Walnut Way wants to make sure that neighborhood residents remain on board as stakeholders. “When we come now with a more robust strategy around reinvestment, how do we protect the people who have been here and not prevent them from being a part of the revitalization of the neighborhood?” Butts asks. “Wealth is what we’re talking about when we talk about catalytic developments in our economic corridors. We want to create economic inclusion for organizations, individuals and families in the neighborhood to find pathways to invest, gain equity and have some sense of ownership so that folks have a stake in it.” About 36% of Lindsay Heights residents are homeowners.
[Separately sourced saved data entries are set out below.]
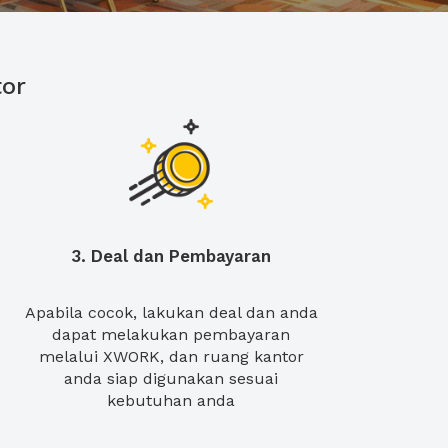
or
3. Deal dan Pembayaran
Apabila cocok, lakukan deal dan anda
dapat melakukan pembayaran
melalui XWORK, dan ruang kantor
anda siap digunakan sesuai
kebutuhan anda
Urban agriculture has been at the heart of what Walnut Way and Lindsay Heights have accomplished during the past 20 years. There is still a long row to hoe in Lindsay Heights, but the soil has been well prepared, and some seeds have taken root and are thriving. Walnut Way has taken a soft approach to a neighborhood that has endured more than its share of hard knocks. “We’ve had this deep conversation about urban ag because that’s where it all started,” Butts says. “That’s the heart of it. That’s the flagship of our social enterprise.”